Framework variant (pick one):
A) Vanilla CSS base layer — apply to element selectors and utility classes.
B) Tailwind v4 — define leading-* utilities in @theme and apply via utility classes.

Edge cases to handle:
- Multi-line headings: too-tight leading causes descender/ascender collisions.
- CJK text: requires looser leading (~1.7–1.8) due to character density.
- Inline code within paragraphs: inherits parent line-height, which is usually fine.
- WCAG 1.4.12: users must be able to override to at least 1.5× without breaking layout.

Return CSS.

Why this matters in 2026

Line-height is the single most impactful typography property for readability. Too tight and lines merge; too loose and paragraphs feel disconnected. The ideal values depend on font size — large headings need tight leading (1.1–1.3), while body text needs room to breathe (1.5–1.7). WCAG 1.4.12 now requires that users can override text spacing to at least 1.5× line-height without content loss, making correct baseline values a compliance requirement, not just an aesthetic choice.

The logic

Unitless line-height values are essential: a value like 1.6 means "1.6 times the element's own font-size," and this multiplier inherits correctly to child elements. Using line-height: 24px or 1.6em instead causes the computed value to inherit as a fixed number, breaking any child with a different font-size. The inverse relationship between font-size and line-height exists because larger text has more internal whitespace between lines by default, so you need less added leading.

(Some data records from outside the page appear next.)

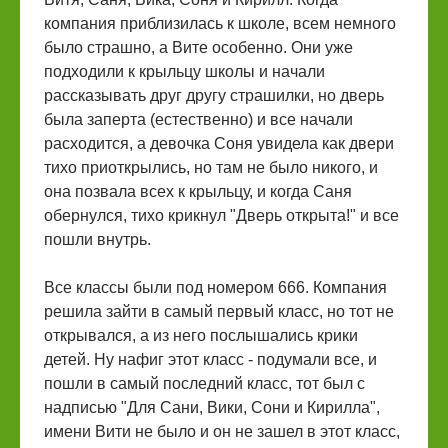
компания приблизилась к школе, всем немного
было страшно, а Вите особенно. Они уже
подходили к крыльцу школы и начали
рассказывать друг другу страшилки, но дверь
была заперта (естественно) и все начали
расходится, а девочка Соня увидела как двери
тихо приоткрылись, но там не было никого, и
она позвала всех к крыльцу, и когда Саня
обернулся, тихо крикнул "Дверь открыта!" и все
пошли внутрь.
Все классы были под номером 666. Компания
решила зайти в самый первый класс, но тот не
открывался, а из него послышались крики
детей. Ну нафиг этот класс - подумали все, и
пошли в самый последний класс, тот был с
надписью "Для Сани, Вики, Сони и Кирилла",
имени Вити не было и он не зашел в этот класс,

Accessibility & performance

WCAG Success Criterion 1.4.12 (Text Spacing) requires that content still works when line-height is increased to at least 1.5× the font size. If your layout breaks at that value, you have a compliance gap. Using unitless values and avoiding fixed heights on text containers is the simplest way to pass. There is zero performance cost to line-height — it's resolved in a single layout pass and doesn't trigger repaints.